Timbal merupakan salah satu logam berat yang banyak terkandung dalam air buangan industri terutama industri elektroplating atau metalurgi dan industri yang menggunakan logam sebagai bahan baku proses. Keberadaan logam Pb di dalam air buangan sangat berpotensi mencemari lingkungan. (Prihatiningsih, 2001). Logam timbal berasal dari buangan industri metalurgi, yang bersifat racun dalam bentuk Pb-arsenat.
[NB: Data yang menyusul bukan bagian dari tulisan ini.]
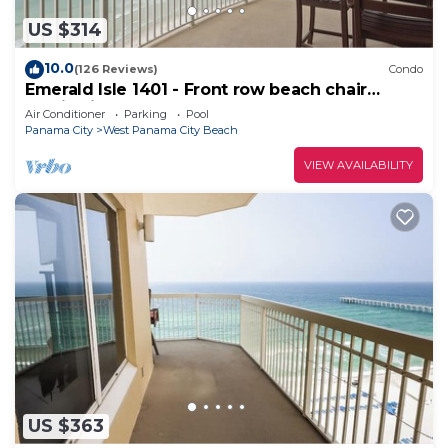
US $314
10.0
(126 Reviews)
Condo
Emerald Isle 1401 - Front row beach chair
service included! Affordable rates!
Air Conditioner
Parking
Pool
Panama City
West Panama City Beach
VIEW AVAILABILITY
US $363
Kadang-kadang terdapat dalam bentuk kompleks dengan zat organik seperti hexaetil timbal, dan tetra alkil lead (TAL) (Iqbal dan Qodir, 1990).
Logam Pb terdapat di perairan baik secara alamiah ataupun sebagai dampak dari aktifitas manusia. Logam ini masuk ke perairan melalui pengkristalan Pb di udara dengan bantuan air hujan. Di samping itu, proses korosifikasi dari batuan mineral akibat hempasan gelombang dan angin, juga merupakan salah satu jalur sumber Pb yang akan masuk ke dalam perairan (Palar, 2004). Diperkirakan 95% Pb dalam sedimen nonorganik dan organik dibawa oleh air sungai menuju samudera (Herman, 2006).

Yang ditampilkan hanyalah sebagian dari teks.